BEGIN Excerpted data

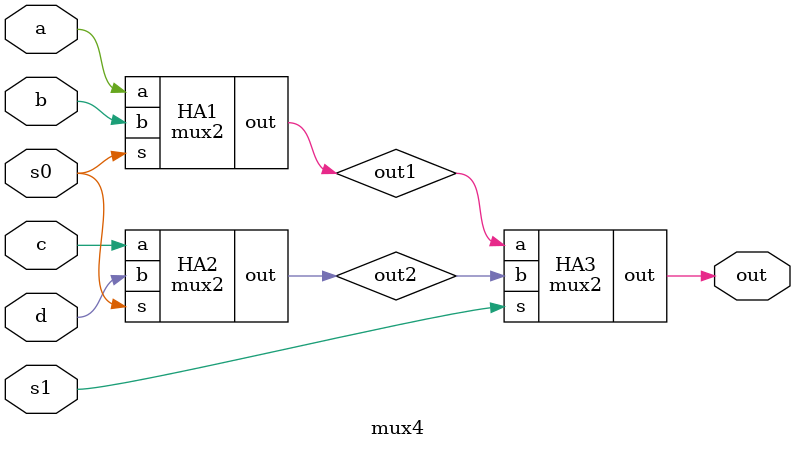
<source format=v>
module mux2(
    input a,b,s,
    output out
);
    assign out = s ? a : b;

endmodule

module mux4(
    input a,b,c,d,s0,s1,
    output out
);
    wire out1,out2;

    mux2 HA1 ( .a(a), .b(b), .s(s0), .out(out1));
    mux2 HA2 ( .a(c), .b(d), .s(s0), .out(out2));
    mux2 HA3 ( .a(out1), .b(out2), .s(s1), .out(out));


endmodule
</source>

END Excerpted data

Work instructions: Output the material above exactly, without pictures.

Response area:
<source format=v>
module mux2(
    input a,b,s,
    output out
);
    assign out = s ? a : b;

endmodule

module mux4(
    input a,b,c,d,s0,s1,
    output out
);
    wire out1,out2;

    mux2 HA1 ( .a(a), .b(b), .s(s0), .out(out1));
    mux2 HA2 ( .a(c), .b(d), .s(s0), .out(out2));
    mux2 HA3 ( .a(out1), .b(out2), .s(s1), .out(out));


endmodule
</source>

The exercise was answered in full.